REPUBLIKNEWS.CO.ID, GOWA — Pemerintah Kabupaten Gowa mendorong agar jajaran pengawas dapat lebih smart dan adaptif, khususnya dalam perkembangan teknologi. Tujuannya, untuk meningkatkan kinerja organisasi dan pelayanan publik yang lebih cepat, akurat, dan efisien.
“Kemajuan teknologi menuntut kita untuk membenahi diri secara fundamental. Bukan hanya cara berkomunikasi, tapi juga dalam tata cara mengelola pemerintahan,” ungkap Sekretaris Daerah Kabupaten Gowa Andy Azis Peter, di sela-sela Penutupan Pelatihan Kepemimpinan Pengawas (PKP) Angkatan XVII Tahun 2024 Tingkat Kabupaten Gowa, di Baruga Karaeng Pattingalloang, Kantor Bupati Gowa, kemarin.
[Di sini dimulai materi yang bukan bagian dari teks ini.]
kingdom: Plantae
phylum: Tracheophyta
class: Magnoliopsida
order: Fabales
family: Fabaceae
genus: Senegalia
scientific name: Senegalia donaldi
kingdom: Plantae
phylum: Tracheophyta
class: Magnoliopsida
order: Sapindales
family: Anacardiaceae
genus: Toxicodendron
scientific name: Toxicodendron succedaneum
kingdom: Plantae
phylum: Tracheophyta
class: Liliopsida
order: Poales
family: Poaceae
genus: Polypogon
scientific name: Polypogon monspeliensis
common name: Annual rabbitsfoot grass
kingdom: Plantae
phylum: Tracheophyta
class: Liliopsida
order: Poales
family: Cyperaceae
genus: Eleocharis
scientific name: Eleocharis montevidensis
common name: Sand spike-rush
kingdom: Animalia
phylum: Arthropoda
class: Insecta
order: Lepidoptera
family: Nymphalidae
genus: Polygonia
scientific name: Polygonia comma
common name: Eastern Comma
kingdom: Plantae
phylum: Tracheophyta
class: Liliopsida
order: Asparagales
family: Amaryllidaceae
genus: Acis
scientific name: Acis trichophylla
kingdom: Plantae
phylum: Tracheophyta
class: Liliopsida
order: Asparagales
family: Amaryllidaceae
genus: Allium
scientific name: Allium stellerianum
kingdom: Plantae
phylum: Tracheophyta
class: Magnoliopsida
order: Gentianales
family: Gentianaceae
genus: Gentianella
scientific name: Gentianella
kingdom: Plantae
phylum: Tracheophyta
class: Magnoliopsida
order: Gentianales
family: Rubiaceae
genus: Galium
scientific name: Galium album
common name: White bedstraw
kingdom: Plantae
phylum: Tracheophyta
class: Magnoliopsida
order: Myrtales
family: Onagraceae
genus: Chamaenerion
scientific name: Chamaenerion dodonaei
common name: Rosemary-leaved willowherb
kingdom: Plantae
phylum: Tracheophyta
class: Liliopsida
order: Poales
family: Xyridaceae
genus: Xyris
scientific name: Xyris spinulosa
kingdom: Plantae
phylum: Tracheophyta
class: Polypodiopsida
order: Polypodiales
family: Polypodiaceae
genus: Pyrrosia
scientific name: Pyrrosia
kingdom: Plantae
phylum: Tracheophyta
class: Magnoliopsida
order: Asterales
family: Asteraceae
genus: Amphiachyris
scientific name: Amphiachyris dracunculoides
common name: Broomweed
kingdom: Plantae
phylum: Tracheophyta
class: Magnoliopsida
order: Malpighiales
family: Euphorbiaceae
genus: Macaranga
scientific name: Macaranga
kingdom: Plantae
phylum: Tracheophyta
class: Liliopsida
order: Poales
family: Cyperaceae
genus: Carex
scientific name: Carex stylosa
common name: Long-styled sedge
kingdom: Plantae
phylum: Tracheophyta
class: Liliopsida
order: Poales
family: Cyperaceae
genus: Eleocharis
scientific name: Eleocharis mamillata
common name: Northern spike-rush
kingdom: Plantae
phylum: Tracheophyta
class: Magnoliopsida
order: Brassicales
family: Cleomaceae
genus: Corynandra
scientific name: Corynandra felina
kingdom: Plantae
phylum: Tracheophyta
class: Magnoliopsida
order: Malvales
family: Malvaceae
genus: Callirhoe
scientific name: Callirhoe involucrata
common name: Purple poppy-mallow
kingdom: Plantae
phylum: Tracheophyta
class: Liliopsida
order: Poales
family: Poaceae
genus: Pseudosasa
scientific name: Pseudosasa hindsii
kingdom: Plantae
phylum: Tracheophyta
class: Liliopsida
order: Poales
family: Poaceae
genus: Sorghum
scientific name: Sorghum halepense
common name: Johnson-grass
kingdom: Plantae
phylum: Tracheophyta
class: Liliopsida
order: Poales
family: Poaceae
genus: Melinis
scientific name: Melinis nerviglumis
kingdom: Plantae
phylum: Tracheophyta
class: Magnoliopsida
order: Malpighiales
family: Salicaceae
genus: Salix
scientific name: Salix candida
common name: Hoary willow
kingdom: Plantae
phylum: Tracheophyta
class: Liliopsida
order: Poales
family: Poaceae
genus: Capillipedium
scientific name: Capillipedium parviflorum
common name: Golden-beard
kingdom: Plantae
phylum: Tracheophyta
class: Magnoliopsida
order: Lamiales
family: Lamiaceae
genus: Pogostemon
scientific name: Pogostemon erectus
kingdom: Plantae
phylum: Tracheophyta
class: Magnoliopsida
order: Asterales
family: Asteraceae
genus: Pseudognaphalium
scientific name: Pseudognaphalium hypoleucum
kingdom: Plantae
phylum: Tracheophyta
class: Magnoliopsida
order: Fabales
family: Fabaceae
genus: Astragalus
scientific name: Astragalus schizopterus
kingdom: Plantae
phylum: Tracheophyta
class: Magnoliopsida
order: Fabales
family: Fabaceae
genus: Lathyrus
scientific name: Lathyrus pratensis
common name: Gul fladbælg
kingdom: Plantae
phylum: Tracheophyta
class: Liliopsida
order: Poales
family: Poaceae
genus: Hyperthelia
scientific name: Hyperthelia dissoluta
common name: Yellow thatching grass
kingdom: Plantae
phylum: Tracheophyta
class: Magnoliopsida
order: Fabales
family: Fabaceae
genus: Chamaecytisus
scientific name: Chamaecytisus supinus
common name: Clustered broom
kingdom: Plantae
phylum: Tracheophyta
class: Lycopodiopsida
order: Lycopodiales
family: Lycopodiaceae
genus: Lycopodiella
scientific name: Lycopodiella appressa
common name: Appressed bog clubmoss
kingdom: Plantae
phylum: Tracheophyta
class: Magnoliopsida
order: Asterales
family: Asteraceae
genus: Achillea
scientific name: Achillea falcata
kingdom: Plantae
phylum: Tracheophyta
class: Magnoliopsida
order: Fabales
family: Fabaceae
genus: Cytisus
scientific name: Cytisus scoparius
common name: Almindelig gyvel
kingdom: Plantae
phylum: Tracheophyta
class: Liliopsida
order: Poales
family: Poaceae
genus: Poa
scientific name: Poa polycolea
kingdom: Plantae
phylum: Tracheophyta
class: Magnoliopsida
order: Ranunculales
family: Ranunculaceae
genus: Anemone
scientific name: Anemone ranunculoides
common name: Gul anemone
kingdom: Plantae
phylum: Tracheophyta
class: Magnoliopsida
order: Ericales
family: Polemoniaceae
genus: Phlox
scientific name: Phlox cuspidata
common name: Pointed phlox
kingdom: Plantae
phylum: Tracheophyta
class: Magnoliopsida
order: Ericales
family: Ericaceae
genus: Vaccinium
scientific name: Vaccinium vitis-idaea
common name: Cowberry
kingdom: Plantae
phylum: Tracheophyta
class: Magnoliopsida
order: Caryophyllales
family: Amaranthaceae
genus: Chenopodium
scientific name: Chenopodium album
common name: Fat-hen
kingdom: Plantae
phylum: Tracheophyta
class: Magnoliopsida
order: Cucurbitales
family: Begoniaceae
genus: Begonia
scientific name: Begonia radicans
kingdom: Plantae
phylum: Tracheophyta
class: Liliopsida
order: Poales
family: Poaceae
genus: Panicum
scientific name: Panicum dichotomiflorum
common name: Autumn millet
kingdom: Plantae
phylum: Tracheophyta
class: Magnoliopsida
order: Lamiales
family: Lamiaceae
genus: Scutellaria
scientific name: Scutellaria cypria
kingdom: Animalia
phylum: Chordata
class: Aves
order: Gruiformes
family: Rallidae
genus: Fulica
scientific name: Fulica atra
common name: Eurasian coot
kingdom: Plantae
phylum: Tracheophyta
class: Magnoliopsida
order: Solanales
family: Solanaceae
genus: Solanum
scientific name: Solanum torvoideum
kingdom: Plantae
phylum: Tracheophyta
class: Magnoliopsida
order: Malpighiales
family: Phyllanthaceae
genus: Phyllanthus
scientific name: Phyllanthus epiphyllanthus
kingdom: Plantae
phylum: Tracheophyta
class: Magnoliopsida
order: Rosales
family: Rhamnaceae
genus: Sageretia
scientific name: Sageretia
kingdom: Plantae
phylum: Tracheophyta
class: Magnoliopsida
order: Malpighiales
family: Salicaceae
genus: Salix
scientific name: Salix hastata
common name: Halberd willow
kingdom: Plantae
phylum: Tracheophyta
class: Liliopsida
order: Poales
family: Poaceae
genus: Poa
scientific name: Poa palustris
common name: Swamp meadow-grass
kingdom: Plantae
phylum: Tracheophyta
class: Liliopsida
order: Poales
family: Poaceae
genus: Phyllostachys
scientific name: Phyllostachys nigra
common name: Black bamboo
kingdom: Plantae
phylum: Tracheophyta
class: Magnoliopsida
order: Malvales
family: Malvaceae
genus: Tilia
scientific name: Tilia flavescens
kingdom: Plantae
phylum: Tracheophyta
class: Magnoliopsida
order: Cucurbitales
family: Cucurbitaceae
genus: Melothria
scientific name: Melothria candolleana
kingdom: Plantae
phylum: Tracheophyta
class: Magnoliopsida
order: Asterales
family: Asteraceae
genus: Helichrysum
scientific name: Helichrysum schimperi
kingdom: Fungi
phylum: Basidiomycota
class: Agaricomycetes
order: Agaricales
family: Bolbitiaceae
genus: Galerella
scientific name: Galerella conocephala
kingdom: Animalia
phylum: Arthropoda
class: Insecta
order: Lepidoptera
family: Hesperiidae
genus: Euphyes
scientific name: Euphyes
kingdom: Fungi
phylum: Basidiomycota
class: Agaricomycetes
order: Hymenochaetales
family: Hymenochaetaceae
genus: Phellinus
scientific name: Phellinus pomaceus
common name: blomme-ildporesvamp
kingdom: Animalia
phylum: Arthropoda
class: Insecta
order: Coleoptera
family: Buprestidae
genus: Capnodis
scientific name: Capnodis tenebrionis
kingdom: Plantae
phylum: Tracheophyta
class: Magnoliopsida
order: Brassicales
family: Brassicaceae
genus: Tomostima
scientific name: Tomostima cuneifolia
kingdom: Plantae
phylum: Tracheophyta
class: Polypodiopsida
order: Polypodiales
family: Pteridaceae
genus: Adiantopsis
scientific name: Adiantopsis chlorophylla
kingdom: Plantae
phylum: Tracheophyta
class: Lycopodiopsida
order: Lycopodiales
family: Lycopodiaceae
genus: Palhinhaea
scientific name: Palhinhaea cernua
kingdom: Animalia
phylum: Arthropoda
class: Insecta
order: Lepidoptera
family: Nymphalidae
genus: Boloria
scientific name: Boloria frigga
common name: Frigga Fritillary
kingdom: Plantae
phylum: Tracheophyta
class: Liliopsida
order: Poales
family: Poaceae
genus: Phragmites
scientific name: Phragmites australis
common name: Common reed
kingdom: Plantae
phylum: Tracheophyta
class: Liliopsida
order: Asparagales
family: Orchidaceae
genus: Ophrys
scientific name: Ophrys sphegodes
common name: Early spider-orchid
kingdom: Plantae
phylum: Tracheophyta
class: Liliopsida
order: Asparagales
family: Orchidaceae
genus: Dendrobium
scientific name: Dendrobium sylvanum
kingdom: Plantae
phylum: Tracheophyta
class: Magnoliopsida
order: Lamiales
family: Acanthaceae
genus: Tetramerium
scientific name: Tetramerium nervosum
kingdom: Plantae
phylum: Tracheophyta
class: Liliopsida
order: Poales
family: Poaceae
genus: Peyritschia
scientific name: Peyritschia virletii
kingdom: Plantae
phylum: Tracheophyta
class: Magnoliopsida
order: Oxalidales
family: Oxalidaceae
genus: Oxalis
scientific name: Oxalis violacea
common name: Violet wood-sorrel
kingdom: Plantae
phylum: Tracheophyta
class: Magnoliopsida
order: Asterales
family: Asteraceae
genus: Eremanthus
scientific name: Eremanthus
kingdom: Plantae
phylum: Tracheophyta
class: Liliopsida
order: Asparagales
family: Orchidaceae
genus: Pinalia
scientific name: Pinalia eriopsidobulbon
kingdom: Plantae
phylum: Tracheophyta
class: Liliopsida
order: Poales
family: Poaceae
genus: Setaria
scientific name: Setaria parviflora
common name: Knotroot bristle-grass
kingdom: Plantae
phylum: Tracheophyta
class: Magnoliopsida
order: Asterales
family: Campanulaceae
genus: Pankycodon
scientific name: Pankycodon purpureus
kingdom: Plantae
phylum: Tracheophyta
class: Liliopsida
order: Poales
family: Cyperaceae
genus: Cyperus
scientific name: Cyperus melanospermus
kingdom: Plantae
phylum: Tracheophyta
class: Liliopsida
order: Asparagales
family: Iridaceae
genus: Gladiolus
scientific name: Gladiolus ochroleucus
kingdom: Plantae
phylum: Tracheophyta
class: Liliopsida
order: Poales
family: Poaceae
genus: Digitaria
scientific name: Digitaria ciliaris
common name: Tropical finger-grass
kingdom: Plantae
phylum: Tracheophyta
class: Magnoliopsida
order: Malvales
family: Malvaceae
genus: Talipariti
Menurutnya, pelatihan ini sangat penting untuk meningkatkan kualitas kompetensi Aparatur Sipil Negara (ASN) tidak hanya dari segi pengetahuannya, namun yang utama adalah peningkatan sikap, etika, dan perilaku kerja ASN.
“Cara lama yang monoton dan tidak kompetitif sudah saatnya kita tinggalkan. Kita harus bisa lebih cepat dan lebih baik dengan melakukan reformasi birokrasi yang mempermudah, bukan mempersulit,” terangnya.
Azis menegaskan, kepada seluruh peserta agar inovasi yang dibuat bukan hanya sebatas untuk pelatihan saja, tetapi dapat diaplikasikan di unit kerja masing-masing.
Sementara, Kepala Badan Kepegawaian dan Sumber Daya Manusia Kabupaten Gowa, Zubair Usman mengucapkan terima kasih kepada Badan Pengembangan Sumber Daya Manusia (BPSDM) Provinsi Sulawesi Selatan atas fasilitasi dan kerjasamanya sehingga kegiatan ini dapat terlaksana dengan sukses.
Pelatihan ini mengadopsi Sistem Blended E-Learning dengan 905 Jam Pelajaran (JP) yang terdiri dari 66 JP Mandiri, 96 JP E-Learning, 27 JP Komitmen, 176 JP Klasikal, dan 540 JP Aktualisasi.
“Ada 40 peserta yang ikut dalam kegiatan, sementara yang dinyatakan lulus yakni 39 orang, dan 1 orang lulus bersyarat,” jelasnya singkat.
Pada kesempatan yang sama, Kepala Bidang Kompetensi Manajerial BPSDM Sulawesi Selatan, Indrajaya Saputra menyampaikan rasa bangga atas perkembangan yang ditunjukkan oleh Peserta PKP Pemkab Gowa Angkatan XVII ini.
“Setelah kembali ke unit kerja nanti, buktikanlah bahwa saudara sekalian telah mempunyai komitmen sebagai birokrat yang handal dalam bentuk kinerja yang tinggi dan mampu melayani, mengayomi, dan memfasilitasi kebutuhan masyarakat,” ujar Indrajaya.